The decline in crude prices and global refined product shift away from fuel oil to highly regulated middle distillates has compelled a number of refiners to shift future investments towards deep processing units, such as hydrocrackers, delayed cokers and vacuum units. Analysts believe that falling global demand for refined products, with fuel oil in particular, has compelled refiners to produce higher-value middle distillates. In spite of postponement of previously announced projects, cheap feedstocks combined with low plant energy and utility costs (steam, hydrogen, etc.) are mitigating fixed operating costs. When projects do go forward, they will be configured to reflect a shift to a distillate-dominated market, at the expense of traditional gasoline and fuel oil production.
Commitment to new deep conversion units were announced on a regular basis in 2014. For example, last July ExxonMobil said it planned to invest over $1 billion at its 320,000 bpd refinery in Antwerp, Belgium, enabling the plant to convert heavy, higher sulfur oils into marine gasoil and diesel. Then in September, the company’s affiliate in Norway, Esso Norge AS, announced plans to enable production of high quality VGO with investment in a crude vacuum unit at its 120,000 bpd (6 million metric tonne) Slagen refinery, reducing heavy fuel oil while boosting middle distillates production. The project, designed to convert heavy fuel oil into desulfurized diesel and ultra low sulfur heating oil, also consists of a solvent de-asphalting unit and a mild hydrocracker, scheduled for start-up in early 2016.
The September 3 announcement on the ExxonMobil website also noted that “ExxonMobil and its affiliate is investing for the future at its Slagen refinery despite low margins and industry-wide losses in Europe.” While low priced shale crudes and LTOs have been available to refiners in the U.S., European refiners are also gaining access to relatively low cost Middle Eastern crudes. While these Middle Eastern crudes are heavy and high-sulfur, it is nonetheless projected that Saudi Arabia will ramp up production of high-quality light sweet crude by 2016 from its newest super giant oilfield, the Shaybah formation in the country’s remote Empty Quarter. Over 1.0 million bpd of Arabian Extra Light crude is expected to be produced from this field by the end of 2016 (see “Aramco Makes Final Investment Decision on Shaybah Oilfield,” January 21, 2014, The Economist). This could possibly give some European refiners access to crude of comparable quality to high-quality shale crudes available to many U.S. refiners.
Also last summer, Total and Russian Lukoil’s 155,000 bpd Zeeland refinery in Flushing, the Netherlands, completed a hydrocracker upgrade. With numerous hydrocracker project announced since 2014, there is little doubt that refiners plan to shift away from fuel oil as stricter environmental regulations come into force affecting sulfur content in bunker fuels. However, according to KBC’s Mel Larson, “One must be careful in romanticizing the value of the hydrocracker. Hydrocracking diesel selectivity is 50-55%. Thus, on a nominal volume increase of 120%, most of the products from a diesel-selective hydrocracker will be Jet and lighter.” Larson also emphasized that, “Though hydrocracker diesel selectivity is greatest when cracking gas oil (650-1000°F), the whole product slate must find a value-added home. Producing more catalytic reformer feed [from hydrocracked naphtha] into a depressed gasoline market competes with the need to produce alkylate for Tier 3 gasoline. Hydrocracked naphtha is not typically suitable for olefins and/or aromatics production, so nominally 30% of the hydrocracker yield must be sold into an over-supplied market.”

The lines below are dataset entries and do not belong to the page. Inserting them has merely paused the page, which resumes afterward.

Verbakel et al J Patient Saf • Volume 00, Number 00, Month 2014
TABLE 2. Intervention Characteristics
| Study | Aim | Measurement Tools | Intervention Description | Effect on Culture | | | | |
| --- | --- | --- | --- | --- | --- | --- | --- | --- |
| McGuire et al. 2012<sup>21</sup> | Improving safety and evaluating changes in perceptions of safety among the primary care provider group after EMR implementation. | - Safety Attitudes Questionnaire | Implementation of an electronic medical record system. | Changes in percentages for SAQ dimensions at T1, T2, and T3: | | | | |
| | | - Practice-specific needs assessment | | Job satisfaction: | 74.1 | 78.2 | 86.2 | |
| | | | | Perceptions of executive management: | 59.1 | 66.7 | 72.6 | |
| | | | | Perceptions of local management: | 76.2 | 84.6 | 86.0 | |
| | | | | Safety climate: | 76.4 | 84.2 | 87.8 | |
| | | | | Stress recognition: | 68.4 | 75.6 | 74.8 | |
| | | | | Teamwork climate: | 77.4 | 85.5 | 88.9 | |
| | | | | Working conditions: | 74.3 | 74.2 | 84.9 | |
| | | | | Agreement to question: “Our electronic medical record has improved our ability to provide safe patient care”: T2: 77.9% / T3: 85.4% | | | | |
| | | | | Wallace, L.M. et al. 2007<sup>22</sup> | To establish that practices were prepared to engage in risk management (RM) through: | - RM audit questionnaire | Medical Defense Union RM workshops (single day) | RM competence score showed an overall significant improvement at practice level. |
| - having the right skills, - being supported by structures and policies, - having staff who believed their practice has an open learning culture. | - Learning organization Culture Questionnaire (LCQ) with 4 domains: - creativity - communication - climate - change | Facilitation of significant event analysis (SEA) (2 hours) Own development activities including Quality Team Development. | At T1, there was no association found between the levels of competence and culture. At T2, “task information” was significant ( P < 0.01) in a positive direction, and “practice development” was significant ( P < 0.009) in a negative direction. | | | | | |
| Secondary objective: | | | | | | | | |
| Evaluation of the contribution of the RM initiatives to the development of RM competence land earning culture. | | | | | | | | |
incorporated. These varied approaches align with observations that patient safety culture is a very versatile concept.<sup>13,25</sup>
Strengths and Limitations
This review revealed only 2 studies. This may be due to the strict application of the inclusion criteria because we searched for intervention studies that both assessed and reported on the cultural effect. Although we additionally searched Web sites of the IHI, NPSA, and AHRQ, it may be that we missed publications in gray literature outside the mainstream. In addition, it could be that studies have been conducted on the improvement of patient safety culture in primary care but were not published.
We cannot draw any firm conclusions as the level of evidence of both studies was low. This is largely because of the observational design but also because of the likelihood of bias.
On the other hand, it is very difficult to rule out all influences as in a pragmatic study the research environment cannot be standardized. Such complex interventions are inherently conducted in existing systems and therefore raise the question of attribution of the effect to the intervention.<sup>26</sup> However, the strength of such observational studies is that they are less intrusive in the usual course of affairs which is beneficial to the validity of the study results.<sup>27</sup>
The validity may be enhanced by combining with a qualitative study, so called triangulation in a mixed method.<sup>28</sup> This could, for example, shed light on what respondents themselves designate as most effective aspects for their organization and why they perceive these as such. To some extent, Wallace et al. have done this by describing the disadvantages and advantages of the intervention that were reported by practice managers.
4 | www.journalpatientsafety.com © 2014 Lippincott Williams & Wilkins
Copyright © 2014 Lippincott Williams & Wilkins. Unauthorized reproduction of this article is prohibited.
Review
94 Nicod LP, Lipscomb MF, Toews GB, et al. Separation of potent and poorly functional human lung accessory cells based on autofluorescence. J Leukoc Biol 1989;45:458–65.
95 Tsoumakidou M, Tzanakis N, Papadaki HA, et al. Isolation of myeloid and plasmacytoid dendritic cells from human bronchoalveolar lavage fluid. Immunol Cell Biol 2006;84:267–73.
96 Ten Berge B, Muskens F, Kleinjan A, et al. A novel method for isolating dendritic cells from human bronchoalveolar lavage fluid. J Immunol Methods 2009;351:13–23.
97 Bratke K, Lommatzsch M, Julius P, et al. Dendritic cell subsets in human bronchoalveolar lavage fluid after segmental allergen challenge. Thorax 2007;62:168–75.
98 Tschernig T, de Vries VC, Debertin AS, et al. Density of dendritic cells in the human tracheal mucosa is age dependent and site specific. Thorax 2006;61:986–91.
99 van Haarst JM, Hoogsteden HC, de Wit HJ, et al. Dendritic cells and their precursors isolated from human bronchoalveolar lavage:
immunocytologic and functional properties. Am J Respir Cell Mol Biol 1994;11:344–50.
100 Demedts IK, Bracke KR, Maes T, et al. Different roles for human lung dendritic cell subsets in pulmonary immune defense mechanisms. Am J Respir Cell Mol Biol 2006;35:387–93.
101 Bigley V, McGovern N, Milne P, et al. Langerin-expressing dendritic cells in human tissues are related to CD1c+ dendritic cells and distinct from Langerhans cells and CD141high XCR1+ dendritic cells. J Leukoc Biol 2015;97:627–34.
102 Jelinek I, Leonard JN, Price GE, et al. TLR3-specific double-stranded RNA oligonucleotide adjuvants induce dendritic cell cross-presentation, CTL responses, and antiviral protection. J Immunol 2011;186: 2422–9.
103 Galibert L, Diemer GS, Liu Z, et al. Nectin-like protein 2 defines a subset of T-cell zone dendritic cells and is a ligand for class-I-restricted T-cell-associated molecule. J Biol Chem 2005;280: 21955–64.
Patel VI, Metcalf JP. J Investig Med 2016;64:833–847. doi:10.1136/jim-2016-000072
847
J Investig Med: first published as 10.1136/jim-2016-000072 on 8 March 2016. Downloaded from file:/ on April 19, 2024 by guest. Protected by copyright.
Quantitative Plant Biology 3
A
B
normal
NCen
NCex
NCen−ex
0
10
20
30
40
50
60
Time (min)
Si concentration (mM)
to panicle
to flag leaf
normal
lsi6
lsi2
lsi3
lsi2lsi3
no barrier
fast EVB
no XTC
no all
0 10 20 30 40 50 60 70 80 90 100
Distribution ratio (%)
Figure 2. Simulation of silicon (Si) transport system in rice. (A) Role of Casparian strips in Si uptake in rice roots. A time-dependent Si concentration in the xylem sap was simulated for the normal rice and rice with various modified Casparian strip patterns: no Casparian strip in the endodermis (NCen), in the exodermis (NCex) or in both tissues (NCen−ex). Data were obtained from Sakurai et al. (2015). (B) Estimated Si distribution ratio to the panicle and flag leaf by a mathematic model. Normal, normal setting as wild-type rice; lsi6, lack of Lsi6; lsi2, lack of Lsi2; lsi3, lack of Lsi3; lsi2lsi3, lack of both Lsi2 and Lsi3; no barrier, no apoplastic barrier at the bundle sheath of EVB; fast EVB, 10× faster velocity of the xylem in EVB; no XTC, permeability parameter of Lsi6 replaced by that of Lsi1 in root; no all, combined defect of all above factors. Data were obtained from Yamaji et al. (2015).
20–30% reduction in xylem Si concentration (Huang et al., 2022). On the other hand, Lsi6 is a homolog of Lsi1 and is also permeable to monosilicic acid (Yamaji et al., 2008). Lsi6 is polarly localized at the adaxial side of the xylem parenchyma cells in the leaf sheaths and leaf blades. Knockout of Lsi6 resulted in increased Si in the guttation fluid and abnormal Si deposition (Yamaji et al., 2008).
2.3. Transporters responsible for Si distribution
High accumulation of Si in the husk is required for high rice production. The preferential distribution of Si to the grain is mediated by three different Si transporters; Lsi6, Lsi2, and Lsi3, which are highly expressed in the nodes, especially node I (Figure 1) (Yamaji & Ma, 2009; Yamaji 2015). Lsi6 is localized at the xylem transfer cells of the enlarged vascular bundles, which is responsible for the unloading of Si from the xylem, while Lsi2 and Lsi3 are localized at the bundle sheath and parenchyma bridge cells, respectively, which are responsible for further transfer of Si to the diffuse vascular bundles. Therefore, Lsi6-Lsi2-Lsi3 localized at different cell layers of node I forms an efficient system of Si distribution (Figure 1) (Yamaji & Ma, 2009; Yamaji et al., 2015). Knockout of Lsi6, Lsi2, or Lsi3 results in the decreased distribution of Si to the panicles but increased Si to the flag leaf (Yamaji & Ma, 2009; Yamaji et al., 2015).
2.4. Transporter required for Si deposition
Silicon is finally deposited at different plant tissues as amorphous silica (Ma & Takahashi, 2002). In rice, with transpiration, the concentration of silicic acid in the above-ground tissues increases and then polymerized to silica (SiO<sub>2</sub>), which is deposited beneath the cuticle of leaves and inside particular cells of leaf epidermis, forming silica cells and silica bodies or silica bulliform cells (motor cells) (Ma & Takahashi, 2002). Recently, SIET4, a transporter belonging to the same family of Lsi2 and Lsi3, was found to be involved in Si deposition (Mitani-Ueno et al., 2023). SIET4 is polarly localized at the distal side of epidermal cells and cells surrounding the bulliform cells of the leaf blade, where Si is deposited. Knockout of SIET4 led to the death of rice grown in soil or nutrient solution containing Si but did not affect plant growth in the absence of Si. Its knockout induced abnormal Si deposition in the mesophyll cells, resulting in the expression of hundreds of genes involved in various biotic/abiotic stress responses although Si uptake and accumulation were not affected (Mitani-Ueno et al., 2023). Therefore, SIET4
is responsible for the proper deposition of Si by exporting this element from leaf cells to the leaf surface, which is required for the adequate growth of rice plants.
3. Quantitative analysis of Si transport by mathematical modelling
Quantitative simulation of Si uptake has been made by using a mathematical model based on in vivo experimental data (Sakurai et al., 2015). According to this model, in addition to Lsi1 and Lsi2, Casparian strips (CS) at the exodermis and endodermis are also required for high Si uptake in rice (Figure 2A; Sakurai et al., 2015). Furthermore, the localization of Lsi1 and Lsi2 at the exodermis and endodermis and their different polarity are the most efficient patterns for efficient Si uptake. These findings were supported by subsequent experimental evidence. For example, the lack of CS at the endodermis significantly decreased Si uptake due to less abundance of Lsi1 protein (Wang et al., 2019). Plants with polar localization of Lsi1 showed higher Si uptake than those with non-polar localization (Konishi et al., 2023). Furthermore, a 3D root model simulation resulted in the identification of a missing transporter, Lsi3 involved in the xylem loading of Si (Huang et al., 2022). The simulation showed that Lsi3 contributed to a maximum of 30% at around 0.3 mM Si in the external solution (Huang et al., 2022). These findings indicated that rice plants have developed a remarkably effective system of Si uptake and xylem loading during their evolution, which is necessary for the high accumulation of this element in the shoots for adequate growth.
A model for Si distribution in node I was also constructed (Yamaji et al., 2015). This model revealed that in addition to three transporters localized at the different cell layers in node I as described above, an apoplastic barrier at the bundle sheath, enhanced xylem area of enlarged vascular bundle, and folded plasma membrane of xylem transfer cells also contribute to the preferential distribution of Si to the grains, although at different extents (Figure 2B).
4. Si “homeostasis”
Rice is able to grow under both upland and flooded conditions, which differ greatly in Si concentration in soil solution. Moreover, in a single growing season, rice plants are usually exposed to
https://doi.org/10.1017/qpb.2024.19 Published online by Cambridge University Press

ULSD standards in North America and Euro-5 standards in Europe are also influencing export oriented refinery configurations. For example, the Kazakhstan government recently announced that by January 1, 2016, all of their refineries will meet Euro-5 gasoline and diesel production standards, which were implemented to help curb motor vehicle pollution. However, the motivation is different for U.S. refiners, should export opportunities come to fruition for shale feedstock-rich U.S. refiners. On this development, KBC’s Larson said, “Export fuel qualities are not required to meet U.S. fuel standards. If the export market is open to the refiner, diesel has been and will continue to be of greater value than gasoline.” Related to this development, Larson also said, “Refinery operations and asset mixes that allow for improved selectivity to diesel will continue to have an incentive in the incremental market. The new wrinkle is the impact of light tight oil (LTO), which are sweeter (less sulfur), cost less and have a higher native concentration of naphtha-to-diesel boiling range components than West Texas Intermediate (WTI), for example. Therefore, market demand for transport fuels can be met with LTO processing at low severity (less cracking). Further, LTO yields high-quality diesel (>50 Cetane), which is suitable for export to the high-value European market.”